#### Questions
1. In the account of a pregnancy during the pandemic, how much of the pregnancy was left when lockdown first happened?
2. Please write out, unchanged, the part of the pregnancy account that opens with the words containing "Once we started" and closes with "gorgeous little girl.".
---------- Text section ----------
If somebody told me last year I would be halfway through my first pregnancy in 2020, alongside a global pandemic, and I might have to give birth without my partner - there is absolutely no way I would have believed them. I don’t think anyone would!
For many people, it has been - and continues to be - a scary time. When lockdown first happened, I had two months left of my pregnancy. I was very anxious at the beginning; as we didn’t really know what the risks were, and as a precaution. pregnant women were put into the high risk category. Suddenly, overnight I went from thinking I wasn’t really at risk to worrying if my unborn baby was in danger.
Once we started to get more official medical information around transmission and how to protect ourselves and our home, I started to settle into it, as there was nothing else to do. Lockdown meant that I could ease away from work earlier than I first anticipated, which meant I could really start to nest and get ready for the arrival of our gorgeous little girl.
---------- Exercise data ----------
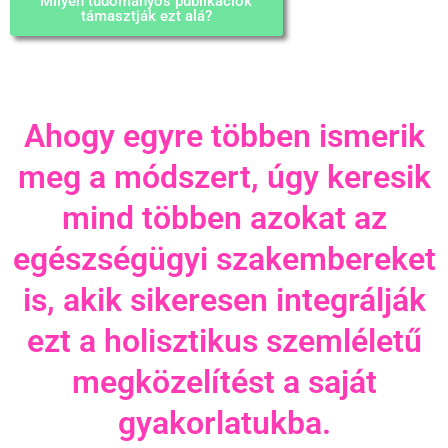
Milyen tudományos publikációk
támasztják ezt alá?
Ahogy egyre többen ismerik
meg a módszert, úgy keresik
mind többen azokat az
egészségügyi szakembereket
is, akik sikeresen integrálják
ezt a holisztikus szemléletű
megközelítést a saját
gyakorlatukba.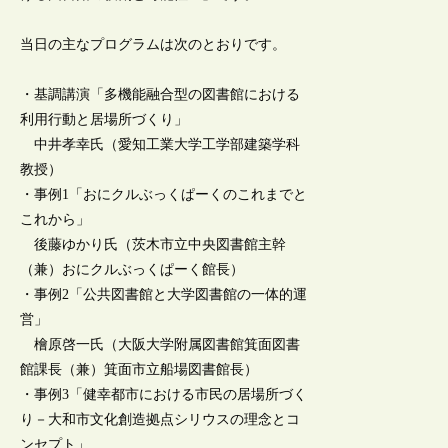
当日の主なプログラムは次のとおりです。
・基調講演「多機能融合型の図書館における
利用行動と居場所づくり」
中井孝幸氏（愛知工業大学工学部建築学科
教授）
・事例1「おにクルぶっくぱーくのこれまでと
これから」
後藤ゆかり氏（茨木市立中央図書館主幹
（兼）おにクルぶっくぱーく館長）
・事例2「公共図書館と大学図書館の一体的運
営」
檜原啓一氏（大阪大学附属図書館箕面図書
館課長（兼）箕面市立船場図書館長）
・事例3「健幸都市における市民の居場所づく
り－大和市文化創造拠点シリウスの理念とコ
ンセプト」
----------
---------- Exercise data ----------
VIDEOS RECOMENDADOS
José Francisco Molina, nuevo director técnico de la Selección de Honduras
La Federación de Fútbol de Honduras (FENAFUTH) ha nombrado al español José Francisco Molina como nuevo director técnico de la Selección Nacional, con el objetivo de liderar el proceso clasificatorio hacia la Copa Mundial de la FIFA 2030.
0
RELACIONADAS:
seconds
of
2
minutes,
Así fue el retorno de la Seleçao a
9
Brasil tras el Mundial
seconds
----------
---------- Exercise data ----------
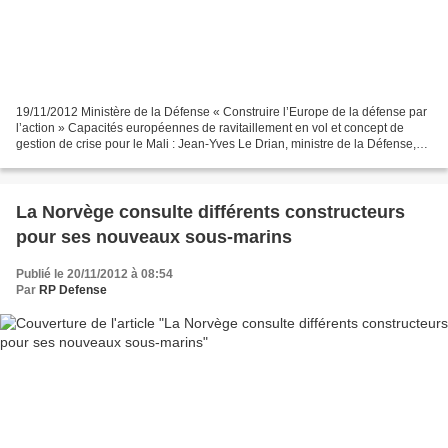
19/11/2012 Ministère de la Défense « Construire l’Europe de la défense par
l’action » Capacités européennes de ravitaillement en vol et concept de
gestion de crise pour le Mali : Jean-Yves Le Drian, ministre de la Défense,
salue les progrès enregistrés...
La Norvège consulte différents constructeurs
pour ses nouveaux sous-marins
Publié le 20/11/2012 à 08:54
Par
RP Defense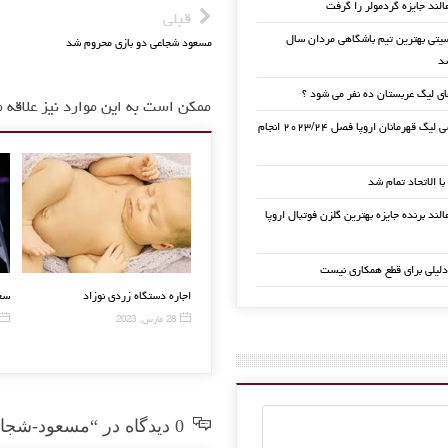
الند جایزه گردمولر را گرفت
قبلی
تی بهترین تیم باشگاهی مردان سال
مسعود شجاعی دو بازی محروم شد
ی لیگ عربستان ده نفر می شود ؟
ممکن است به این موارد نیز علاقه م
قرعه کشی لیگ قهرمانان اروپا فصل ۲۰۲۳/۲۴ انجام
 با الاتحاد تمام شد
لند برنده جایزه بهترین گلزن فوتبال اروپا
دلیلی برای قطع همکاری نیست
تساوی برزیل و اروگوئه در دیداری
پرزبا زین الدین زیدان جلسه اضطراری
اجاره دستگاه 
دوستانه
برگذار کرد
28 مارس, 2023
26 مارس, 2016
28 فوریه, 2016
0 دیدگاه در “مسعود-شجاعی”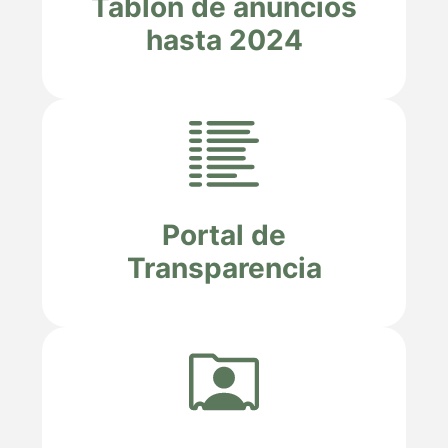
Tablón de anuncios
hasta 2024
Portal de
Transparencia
----------
#### Task-by-task outputs
1. Two months.

2.
Once we started to get more official medical information around transmission and how to protect ourselves and our home, I started to settle into it, as there was nothing else to do. Lockdown meant that I could ease away from work earlier than I first anticipated, which meant I could really start to nest and get ready for the arrival of our gorgeous little girl.